Surpassing Supervised Methods: L2V-CoT (training-free) outperforms Finetuned CoT (supervised) on multiple benchmarks, suggesting that directly manipulating hidden representations may be more efficient than fine-tuning — because fine-tuning modifies both useful and irrelevant parameters, whereas activation injection targets only the critical reasoning representations.
Plug-and-Play and Complementary to Explicit Methods: The method can be combined with explicit reasoning search approaches such as MCTS, achieving dual gains from implicit reasoning enhancement and explicit reasoning search.
Methodological Contribution of LAT Analysis: The framework of using Linear Artificial Tomography to analyze cross-modal reasoning representations is generalizable to other capability transfer research.

Limitations & Future Work¶

Injection layer and injection strength require per-task tuning (Tables S.2/S.3 show different hyperparameters for different tasks), and an adaptive selection mechanism is lacking.
Validation is limited to mathematical reasoning benchmarks; the method has not been tested on general VQA or broader reasoning tasks (e.g., spatial or causal reasoning).
CoT samples are drawn from the STILL-2 dataset (mathematics, physics, chemistry, biology), and domain bias may affect generalization to other domains (e.g., legal or financial reasoning).
Frequency-domain resampling assumes that CoT information is concentrated in low-frequency components — this holds for mathematical reasoning, but it is unclear whether it remains valid for tasks requiring fine-grained symbolic manipulation.
The choice of low-pass filter cutoff frequency lacks theoretical grounding and currently relies on empirical tuning.
The interpretability of hidden representation injection is limited — although the method is effective, it is difficult to explain precisely how the VLM's internal reasoning process changes after injection.
It is unclear whether the method imposes requirements on VLM model scale; performance may differ for very small (<1B) or very large (>70B) VLMs.

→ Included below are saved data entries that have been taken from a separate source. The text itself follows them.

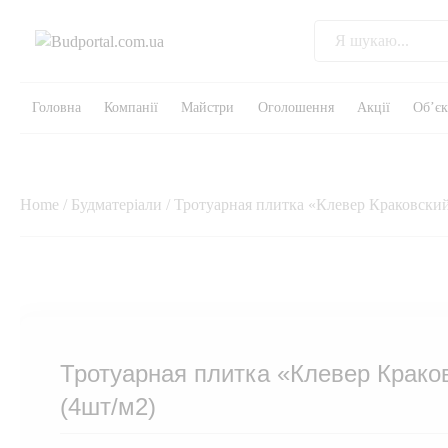
Головна
Компанії
Майстри
Оголошення
Акції
Об’є
Home
/
Будматеріали
/ Тротуарная плитка «Клевер Краковский
Тротуарная плитка «Клевер Крако
(4шт/м2)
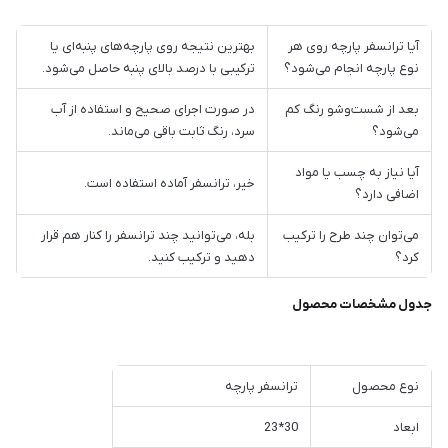
آیا ترانسفر پارچه روی هر
بهترین نتیجه روی پارچه‌های پنبه‌ای یا
نوع پارچه انجام می‌شود؟
ترکیبی با درصد بالای پنبه حاصل می‌شود.
بعد از شست‌وشو رنگ کم
در صورت اجرای صحیح و استفاده از آب
می‌شود؟
سرد، رنگ ثابت باقی می‌ماند.
آیا نیاز به چسب یا مواد
خیر، ترانسفر آماده استفاده است.
اضافی دارد؟
می‌توان چند طرح را ترکیب
بله، می‌توانید چند ترانسفر را کنار هم قرار
کرد؟
دهید و ترکیب کنید.
جدول مشخصات محصول
نوع محصول
ترانسفر پارچه
ابعاد
30*23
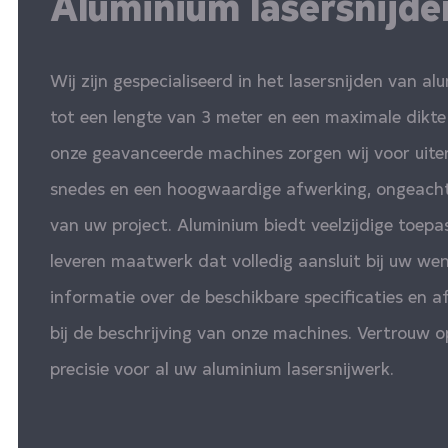
Aluminium lasersnijde
Wij zijn gespecialiseerd in het lasersnijden van a
tot een lengte van 3 meter en een maximale dik
onze geavanceerde machines zorgen wij voor uite
snedes en een hoogwaardige afwerking, ongeacht
van uw project. Aluminium biedt veelzijdige toepas
leveren maatwerk dat volledig aansluit bij uw we
informatie over de beschikbare specificaties en a
bij de beschrijving van onze machines. Vertrouw o
precisie voor al uw aluminium lasersnijwerk.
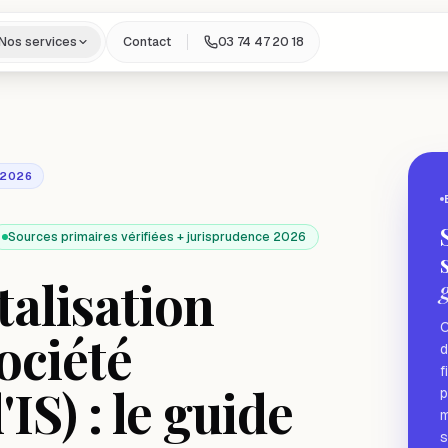
Nos services
Contact
03 74 47 20 18
 2026
Sources primaires vérifiées + jurisprudence 2026
talisation
C
ociété
d
f
'IS) : le guide
p
m
s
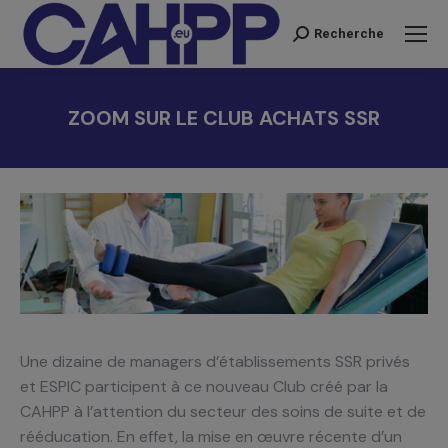
Recherche
Recherche
:
ZOOM SUR LE CLUB ACHATS SSR
Vous êtes ici :
Une dizaine de managers d’établissements SSR privés
et ESPIC participent à ce nouveau Club créé par la
CAHPP à l’attention du secteur des soins de suite et de
rééducation. En effet, la mise en œuvre récente d’un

vs. Virgo (Finetuned CoT): Virgo requires SFT on the VLM, incurring high training costs; L2V-CoT requires no training and achieves superior performance.
vs. Model Merging: Model merging requires architectural compatibility, whereas L2V-CoT supports transfer across different architectures such as LLaMA and Qwen.
vs. RoT: RoT extracts directional representations from CoT prompts and injects them into VLMs, but is bounded by the VLM's own reasoning capacity; L2V-CoT extracts representations from a stronger external LLM.
vs. MathNeuro: MathNeuro activates reasoning neurons via pruning/scaling but neglects the coordination among neurons.

"Low-frequency components encode core capabilities, while high-frequency components carry noise and modality-specific information" — this observation may apply to other cross-modal transfer scenarios.
Frequency-domain resampling as a dimension alignment technique outperforms simple interpolation or linear projection, and merits broader exploration in other activation engineering tasks.

Rating¶

Novelty: ⭐⭐⭐⭐⭐ First work to use frequency-domain analysis to reveal cross-architecture consistency in LLM/VLM reasoning representations; the method is novel and elegant.
Experimental Thoroughness: ⭐⭐⭐⭐ Covers 4 VLMs × 5 benchmarks with complete ablations and multi-scale LLM validation.
Writing Quality: ⭐⭐⭐⭐ The logical flow from empirical analysis to method design is clear, and frequency-domain visualizations are highly convincing.
Value: ⭐⭐⭐⭐ Provides a general cross-architecture reasoning transfer framework with practical significance for VLM reasoning enhancement; the frequency-domain analysis framework is broadly applicable.